The grinding down of individuals by impersonal, bureaucratic systems makes for powerful storytelling. Few scenarios can get steam shooting out of my ears like witnessing a decent person struggling in vain against Kafkaesque authority. Serena Dykman applies this setup to the often nightmarish US Immigration system in a portrait of a woman with a perfect life awaiting her—if only she can get out of the airport.
After a stint in Uganda providing medical aide, attractive Czech doctor Anna (Jandra Dee) is detained after her flight back to the US. What she imagines to be a routine stop however morphs into an hours-long ordeal, as officers shuffle in and out, and her interrogators vacillate between disinterest and aggressive accusations. Tiny discrepancies regarding violations of the terms of her h-1b visa, and the length of her stay in the US between school semesters, are presented as glaring proof of her malign intent.
While there is an interesting contrast between Anna and the dehumanizing posture of the immigration officers who amiably discuss their after-work plans while Anna is kept from one of the most consequential moments of her own life, Dykman’s depiction of the enforcement officials is more an indictment of the unyielding nature of a system that ignores empathy or nuance. Anna is a model immigrant: highly skilled, completely assimilated, with a secure job, and a longterm boyfriend. After 6 years in the country building a life, Anna finds the idea that she doesn’t belong to be absurd. But, as the film progresses and the precariousness of her position becomes more apparent, she must reckon with questions that she had not needed to confront for a long time—where is Home?

[INPUT DATA]
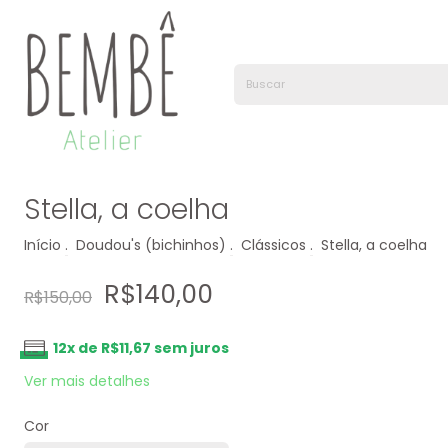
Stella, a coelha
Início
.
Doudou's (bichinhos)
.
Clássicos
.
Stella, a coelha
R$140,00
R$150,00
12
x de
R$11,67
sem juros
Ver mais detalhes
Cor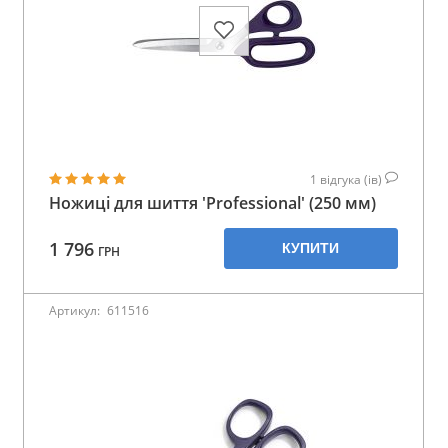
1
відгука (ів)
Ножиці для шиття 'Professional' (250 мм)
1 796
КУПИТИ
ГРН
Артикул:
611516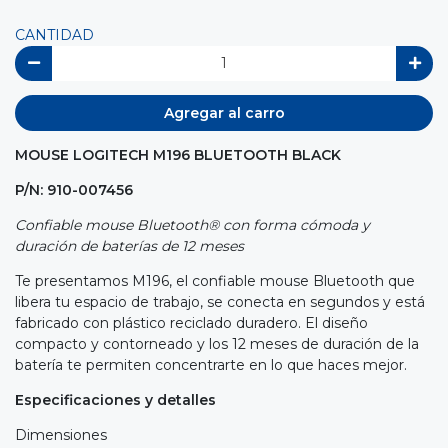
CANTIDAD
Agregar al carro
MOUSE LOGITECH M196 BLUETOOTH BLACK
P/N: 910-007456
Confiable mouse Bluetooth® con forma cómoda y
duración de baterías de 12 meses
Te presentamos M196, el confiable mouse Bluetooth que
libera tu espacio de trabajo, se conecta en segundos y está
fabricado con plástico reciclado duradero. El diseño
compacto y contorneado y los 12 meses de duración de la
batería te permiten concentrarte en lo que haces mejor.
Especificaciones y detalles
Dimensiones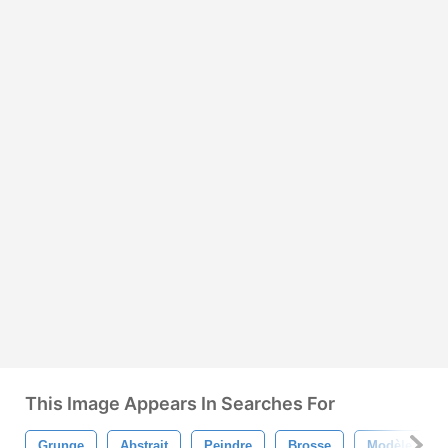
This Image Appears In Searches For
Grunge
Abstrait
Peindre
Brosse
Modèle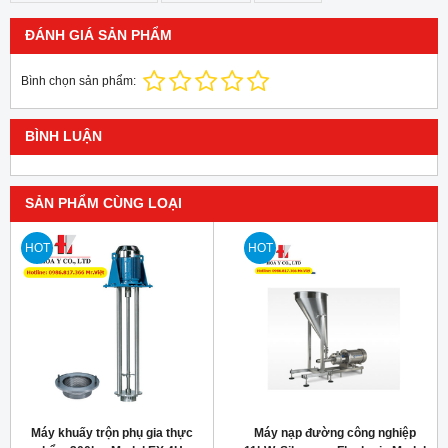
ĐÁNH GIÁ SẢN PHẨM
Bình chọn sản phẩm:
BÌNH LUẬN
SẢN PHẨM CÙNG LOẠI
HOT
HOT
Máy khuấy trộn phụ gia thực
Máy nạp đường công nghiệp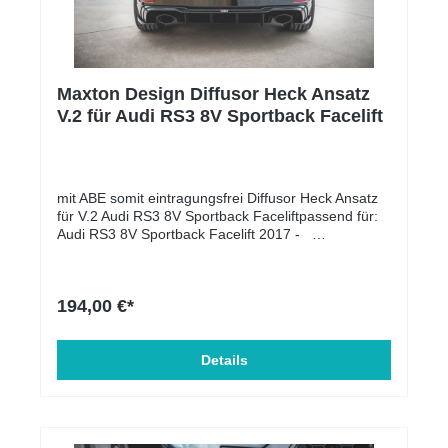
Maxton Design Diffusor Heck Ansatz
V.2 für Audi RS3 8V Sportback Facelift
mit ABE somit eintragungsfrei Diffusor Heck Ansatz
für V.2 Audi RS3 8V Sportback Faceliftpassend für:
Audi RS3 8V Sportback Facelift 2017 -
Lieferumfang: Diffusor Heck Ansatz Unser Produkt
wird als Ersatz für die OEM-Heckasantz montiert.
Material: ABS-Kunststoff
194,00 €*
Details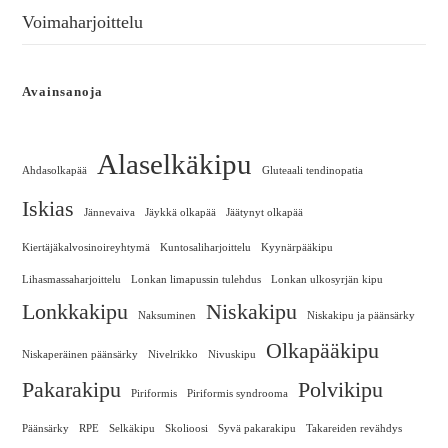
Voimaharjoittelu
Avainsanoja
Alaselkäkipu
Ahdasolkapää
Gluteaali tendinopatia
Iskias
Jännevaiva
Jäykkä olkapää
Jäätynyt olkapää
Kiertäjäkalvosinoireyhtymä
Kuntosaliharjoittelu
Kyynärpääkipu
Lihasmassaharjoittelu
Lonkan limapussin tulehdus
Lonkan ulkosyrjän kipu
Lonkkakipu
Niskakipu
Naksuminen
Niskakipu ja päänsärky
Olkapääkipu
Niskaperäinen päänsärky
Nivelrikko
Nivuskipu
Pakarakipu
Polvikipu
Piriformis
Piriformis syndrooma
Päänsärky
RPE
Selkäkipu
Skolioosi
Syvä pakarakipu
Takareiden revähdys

[EXERCISE] In the film review, where had Anna been providing medical aid before she was detained on her return to the US?

[SOLVED EXERCISE] Uganda.